2023-06-11T07:45:08
Cervical cancer is a leading cause of mortality among women. In 2020, an estimated 604 000 women were diagnosed with cervical cancer worldwide and about 342 000 women died from the disease. Cervical cancer is the most commonly diagnosed cancer in 23 countries and is the leading cause of cancer death in 36 countries. The vast majority of these countries are in sub-Saharan Africa, Melanesia, South America, and South-Eastern Asia.
1. WHO recommends using HPV DNA detection as the primary screening test rather than VIA or cytology in screening and treatment approaches among both the general population of women and women living with HIV.
Remarks: Existing programmes with quality-assured cytology as the primary screening test should be continued until HPV DNA testing is operational; existing programmes using VIA as the primary screening test should transition rapidly because of the inherent challenges with quality assurance.
2. WHO suggests using an HPV DNA primary screening test either with triage or without triage to prevent cervical cancer among the general population of women.
3a. In a screen-and-treat approach using HPV DNA detection as the primary screening test, WHO suggests treating women who test positive for HPV DNA among the general population of women.
3b. In a screen, triage and treat approach using HPV DNA detection as the primary screening test among the general population of women, WHO suggests using partial genotyping, colposcopy, VIA or cytology to triage women after a positive HPV DNA test (Annex 4).
Remarks: The benefits, harms and programmatic costs of the triage options are similar; therefore, the choice of triage method will be dependent on feasibility, training, programme quality assurance and resources in countries. HPV16/18 genotyping could be integrated into the HPV DNA test (refer to Annex 4 for specific details of the algorithms).
4. When providing HPV DNA testing, WHO suggests using either samples taken by a health-care provider or self-collected samples among both the general population of women and women living with HIV.
5. WHO recommends starting regular cervical cancer screening at the age of 30 years among the general population of women.
6. After the age of 50 years, WHO suggests screening is stopped after two consecutive negative screening results consistent with the recommended regular screening intervals among both the general population of women and women living with HIV.
Remarks: Neither VIA nor ablative treatment are suitable for screening or treatment of women in whom the transformation zone is not visible. Inadequate visualization is typical after the menopause.
7. Priority should be given to screening women aged 30–49 years in the general population of women. When tools are available to manage women aged 50–65 years, those in that age bracket who have never been screened should also be prioritized.
8. WHO suggests a regular screening interval of every 5 to 10 years when using HPV DNA detection as the primary screening test among the general population of women.

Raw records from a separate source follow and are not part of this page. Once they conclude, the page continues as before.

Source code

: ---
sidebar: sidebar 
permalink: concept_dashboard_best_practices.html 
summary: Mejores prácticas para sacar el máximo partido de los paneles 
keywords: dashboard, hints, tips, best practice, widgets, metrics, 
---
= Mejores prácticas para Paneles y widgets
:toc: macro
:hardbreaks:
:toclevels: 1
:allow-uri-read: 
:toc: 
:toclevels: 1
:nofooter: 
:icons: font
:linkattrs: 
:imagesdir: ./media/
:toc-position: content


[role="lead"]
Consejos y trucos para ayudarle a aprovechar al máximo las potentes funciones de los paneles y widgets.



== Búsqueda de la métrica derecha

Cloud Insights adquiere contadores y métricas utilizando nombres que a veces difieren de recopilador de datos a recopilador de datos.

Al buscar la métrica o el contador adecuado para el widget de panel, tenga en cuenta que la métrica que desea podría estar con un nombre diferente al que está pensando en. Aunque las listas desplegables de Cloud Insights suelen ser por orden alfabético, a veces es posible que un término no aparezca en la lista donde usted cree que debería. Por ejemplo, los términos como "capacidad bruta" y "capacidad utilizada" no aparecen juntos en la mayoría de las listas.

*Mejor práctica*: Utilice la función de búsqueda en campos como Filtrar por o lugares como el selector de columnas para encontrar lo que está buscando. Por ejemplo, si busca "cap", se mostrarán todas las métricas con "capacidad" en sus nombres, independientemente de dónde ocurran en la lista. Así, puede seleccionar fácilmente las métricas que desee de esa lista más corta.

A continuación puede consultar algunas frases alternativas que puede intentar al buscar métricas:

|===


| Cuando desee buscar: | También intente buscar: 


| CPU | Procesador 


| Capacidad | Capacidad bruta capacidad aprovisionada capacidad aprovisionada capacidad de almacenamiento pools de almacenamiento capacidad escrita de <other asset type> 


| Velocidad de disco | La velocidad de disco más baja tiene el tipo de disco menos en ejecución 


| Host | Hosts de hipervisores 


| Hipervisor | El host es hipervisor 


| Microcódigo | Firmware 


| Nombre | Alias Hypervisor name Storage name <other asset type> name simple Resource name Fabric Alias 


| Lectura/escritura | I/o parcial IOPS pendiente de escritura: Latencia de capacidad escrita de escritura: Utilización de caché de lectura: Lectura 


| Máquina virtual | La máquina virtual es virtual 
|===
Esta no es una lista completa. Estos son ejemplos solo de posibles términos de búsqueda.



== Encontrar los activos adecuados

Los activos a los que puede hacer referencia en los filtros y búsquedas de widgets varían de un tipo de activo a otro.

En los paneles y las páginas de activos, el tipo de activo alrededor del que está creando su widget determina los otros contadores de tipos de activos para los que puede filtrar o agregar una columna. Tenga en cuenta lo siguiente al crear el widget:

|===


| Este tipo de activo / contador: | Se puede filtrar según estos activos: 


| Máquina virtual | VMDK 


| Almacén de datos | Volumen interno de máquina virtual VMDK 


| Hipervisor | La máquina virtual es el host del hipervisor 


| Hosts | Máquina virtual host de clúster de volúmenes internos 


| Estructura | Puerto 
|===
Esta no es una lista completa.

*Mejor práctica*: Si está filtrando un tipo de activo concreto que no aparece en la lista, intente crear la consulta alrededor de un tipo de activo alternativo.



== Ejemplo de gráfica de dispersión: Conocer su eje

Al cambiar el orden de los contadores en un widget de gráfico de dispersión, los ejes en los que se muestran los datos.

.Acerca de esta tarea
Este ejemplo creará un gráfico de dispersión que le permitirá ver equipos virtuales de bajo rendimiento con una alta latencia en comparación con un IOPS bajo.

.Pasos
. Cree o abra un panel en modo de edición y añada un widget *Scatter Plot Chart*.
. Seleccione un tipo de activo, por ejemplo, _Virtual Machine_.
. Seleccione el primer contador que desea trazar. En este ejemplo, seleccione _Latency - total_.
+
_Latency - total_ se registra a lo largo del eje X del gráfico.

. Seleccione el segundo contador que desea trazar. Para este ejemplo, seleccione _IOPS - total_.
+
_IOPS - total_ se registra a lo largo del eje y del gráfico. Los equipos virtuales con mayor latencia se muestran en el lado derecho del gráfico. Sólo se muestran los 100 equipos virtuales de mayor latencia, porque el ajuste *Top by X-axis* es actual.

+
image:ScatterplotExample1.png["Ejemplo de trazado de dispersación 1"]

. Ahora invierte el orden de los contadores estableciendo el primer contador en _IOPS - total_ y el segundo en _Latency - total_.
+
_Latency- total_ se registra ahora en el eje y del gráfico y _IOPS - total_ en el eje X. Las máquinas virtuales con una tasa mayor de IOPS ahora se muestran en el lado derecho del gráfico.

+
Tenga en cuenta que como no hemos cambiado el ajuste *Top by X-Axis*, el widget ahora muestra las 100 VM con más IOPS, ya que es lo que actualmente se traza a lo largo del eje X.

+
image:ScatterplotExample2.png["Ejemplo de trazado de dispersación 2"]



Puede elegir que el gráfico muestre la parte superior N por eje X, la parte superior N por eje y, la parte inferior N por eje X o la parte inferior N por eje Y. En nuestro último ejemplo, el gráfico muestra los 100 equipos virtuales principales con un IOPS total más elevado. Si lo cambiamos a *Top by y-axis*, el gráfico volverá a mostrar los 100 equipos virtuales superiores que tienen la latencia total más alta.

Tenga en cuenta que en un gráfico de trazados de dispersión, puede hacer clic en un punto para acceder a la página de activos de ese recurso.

9. Where HPV DNA testing is not yet operational, WHO suggests a regular screening interval of every 3 years when using VIA or cytology as the primary screening test, among both the general population of women and women living with HIV.
10. While transitioning to a programme with a recommended regular screening interval, screening even just twice in a lifetime is beneficial among both the general population of women and women living with HIV.
11. WHO suggests that the general population of women who have screened positive on an HPV DNA primary screening test and then negative on a triage test are retested with HPV DNA testing at 24 months and, if negative, move to the recommended regular screening interval.
12. WHO suggests that women from the general population and women living with HIV who have screened positive on a cytology primary screening test and then have normal results on colposcopy are retested with HPV DNA testing at 12 months and, if negative, move to the recommended regular screening interval.
13. WHO suggests that women from the general population who have been treated for histologically confirmed CIN2/3 or adenocarcinoma in situ (AIS), or treated as a result of a positive screening test are retested at 12 months with HPV DNA testing when available, rather than with cytology or VIA or co-testing, and, if negative, move to the recommended regular screening interval.
14. As programmes introduce HPV DNA testing, use this test at the woman’s next routine screening date regardless of the test that was used at prior screening. In existing programmes with cytology or VIA as the primary screening test, rescreening with the same test should be continued until HPV DNA testing is operational among both the general population of women and women living with HIV.